Around this time, there were a lot of YouTubers who were starting to talk about struggling with anxiety – about what it was, what the symptoms were and about the reality of panic attacks – and that’s when I realised this was a problem for me.

In retrospect, having now been diagnosed with autism and ADHD, I recognise that some of these difficulties, in particular feeling frequently overwhelmed, were probably related to my autism too.

Autism definitely makes my anxiety more challenging. It means that I get anxious – and my anxiety escalates – more easily. I’m very sensitive to noise. I don’t really have social anxiety, but I’m not comfortable with crowds and I often get sensory overload in crowded places. I’ve even been known to go to the shops at 8am to avoid it being too crowded.

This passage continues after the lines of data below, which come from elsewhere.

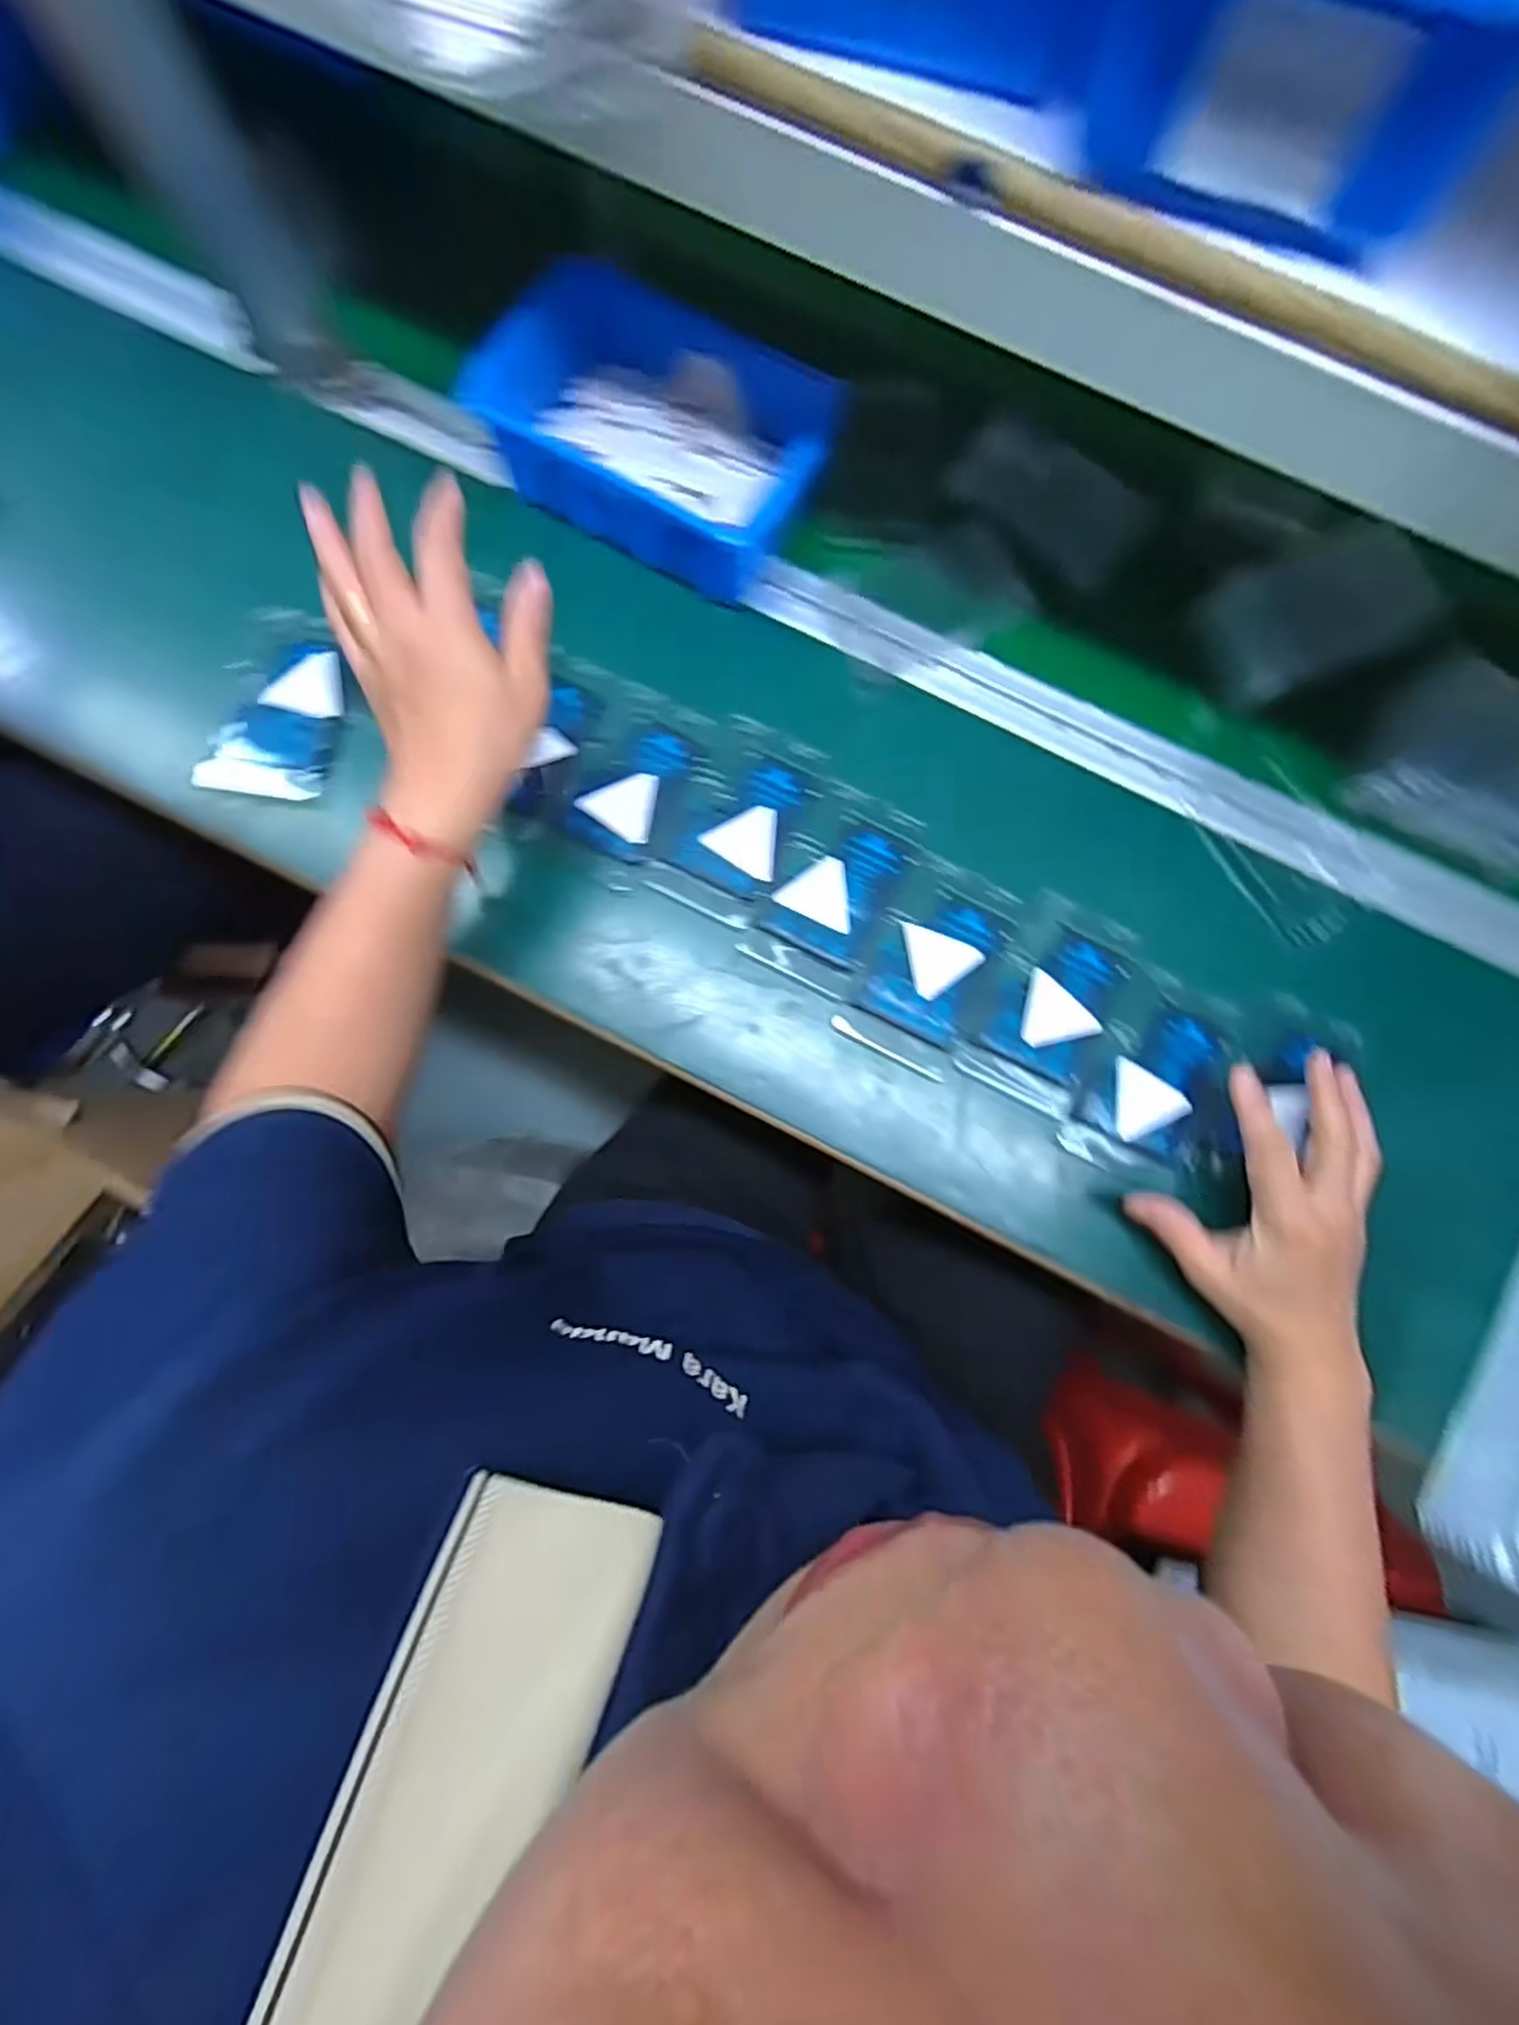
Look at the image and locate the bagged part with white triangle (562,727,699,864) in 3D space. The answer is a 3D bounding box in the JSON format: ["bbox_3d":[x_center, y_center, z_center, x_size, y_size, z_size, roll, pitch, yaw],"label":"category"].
[{"bbox_3d":[-0.082,-0.143,0.459,0.059,0.008,0.088,24,81,3],"label":"bagged part with white triangle"}]

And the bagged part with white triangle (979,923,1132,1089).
[{"bbox_3d":[0.184,-0.005,0.441,0.064,0.017,0.087,29,81,4],"label":"bagged part with white triangle"}]

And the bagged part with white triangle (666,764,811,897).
[{"bbox_3d":[-0.010,-0.121,0.454,0.062,0.012,0.086,26,81,3],"label":"bagged part with white triangle"}]

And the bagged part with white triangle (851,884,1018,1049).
[{"bbox_3d":[0.108,-0.034,0.446,0.070,0.014,0.095,28,81,3],"label":"bagged part with white triangle"}]

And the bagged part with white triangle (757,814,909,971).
[{"bbox_3d":[0.050,-0.079,0.451,0.067,0.013,0.089,27,81,3],"label":"bagged part with white triangle"}]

Five years ago, things got considerably worse for me when I began experiencing health anxiety – fear of becoming ill – and I stopped leaving the house. I felt depressed, I wasn’t functioning well – and I felt suicidal at times. I contacted Samaritans and they suggested that I get in touch with West Sussex Mind.

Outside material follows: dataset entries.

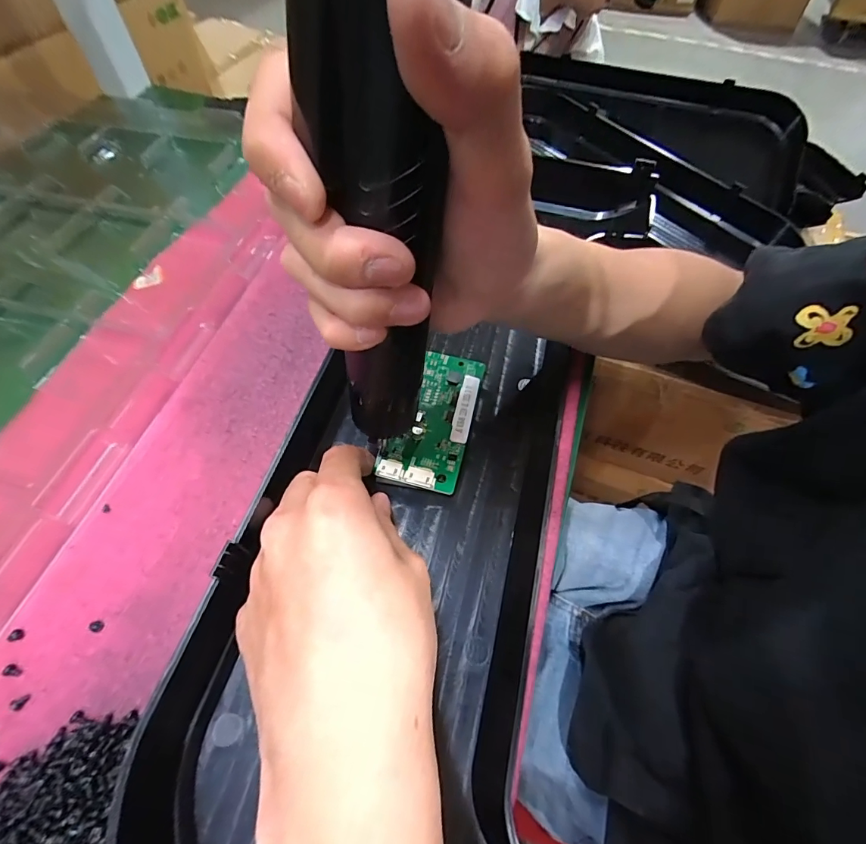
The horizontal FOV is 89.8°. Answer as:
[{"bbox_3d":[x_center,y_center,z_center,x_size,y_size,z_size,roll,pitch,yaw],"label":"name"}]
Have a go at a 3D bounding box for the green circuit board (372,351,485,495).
[{"bbox_3d":[0.002,-0.004,0.265,0.045,0.010,0.095,16,59,10],"label":"green circuit board"}]

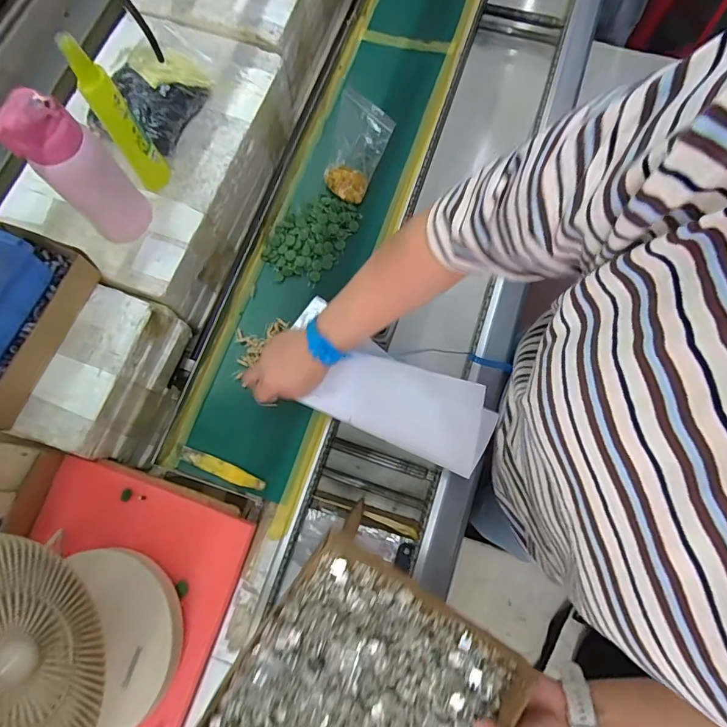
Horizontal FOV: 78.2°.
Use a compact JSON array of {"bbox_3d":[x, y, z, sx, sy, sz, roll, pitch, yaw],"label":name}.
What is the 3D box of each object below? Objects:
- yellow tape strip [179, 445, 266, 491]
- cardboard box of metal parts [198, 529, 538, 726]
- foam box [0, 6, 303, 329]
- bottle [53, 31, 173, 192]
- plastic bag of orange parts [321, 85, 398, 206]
[{"bbox_3d":[-0.191,0.142,0.603,0.129,0.010,0.022,21,76,8],"label":"yellow tape strip"},{"bbox_3d":[-0.001,0.299,0.390,0.215,0.040,0.218,32,78,10],"label":"cardboard box of metal parts"},{"bbox_3d":[-0.330,-0.324,0.740,0.286,0.155,0.463,16,75,6],"label":"foam box"},{"bbox_3d":[-0.305,-0.300,0.569,0.041,0.209,0.039,-23,75,-4],"label":"bottle"},{"bbox_3d":[-0.013,-0.319,0.668,0.035,0.132,0.102,-23,63,-38],"label":"plastic bag of orange parts"}]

From one-to-one support to attending social groups

I had some one-to-one support with one of West Sussex Mind’s youth mental health workers. It helped having someone independent to talk to, who didn’t know me, and who didn’t have any preconceptions about my situation. I then got really overwhelmed again and shut myself off from everything, including West Sussex Mind. A year or so later, I started to reach out for support and got referred to my community mental health team, who suggested I seek help with West Sussex Mind again. So I started one-to-one support sessions and then I started getting involved in some of the social groups West Sussex Mind offers.

I was quite worried about doing this, because I was anxious about meeting new people and hadn’t had great experiences of peer support previously. But it ended up being okay. And for me, it really helped that it was on available on Zoom, because I wasn’t leaving the house.

Autism definitely makes my anxiety more challenging. It means that I get anxious – and my anxiety escalates – more easily. I’m very sensitive to noise. I’m not comfortable with crowds and I often get sensory overload in crowded places


I always go to the Friday drop-ins. We have a general check-in and chat at the beginning, play games and have a laugh. We might play online games, such as Gartic Phone, or have general knowledge quizzes or specialist quizzes about film and TV. I find that having that connection with others, while doing something focused, really helps me and helps me feel less isolated.

I’ve also done different workshops West Sussex Mind offers – around panic attacks, managing anxiety, catastrophising and resilience. I sometimes find it hard to focus on these, because of my ADHD, but it’s good quality information and I do sometimes pick up tips that can help.

What helps with my anxiety

For me, I find that distraction is a good tool for alleviating my anxiety. I’m a big fan of Lego kits and I like the focus it brings. It’s very mindful, focusing on one piece at a time, and one section of a model at a time – and it’s satisfying once it’s done.

I find my cat Rocky very helpful too. I find it very relaxing and therapeutic stroking him and being able to cosy up with him, especially when I am struggling. As he is nearly three, he is still quite playful and he can get a bit much sometimes. But it can be fun to play with him when I have the energy, which isn't that often at the moment, and the things he does are funny and cute sometimes.

I’ve also started going to the neurodiverse group run by West Sussex Mind. It’s helpful to be able to talk to other people, who have ADHD or autism, as there is a lot of mutual understanding. And I get satisfaction from being able to support others and share my perspectives. I’ve started following various autistic and neurodiverse influencers on Instagram, which helps me educate myself and understand myself better.

Anxiety is still a big thing for me. It’s a fact of my daily reality. But by getting support, I’ve been able to feel less alone and I’ve found a space where I can talk to other people who really understand, but aren’t medical professionals. That’s been really important to me.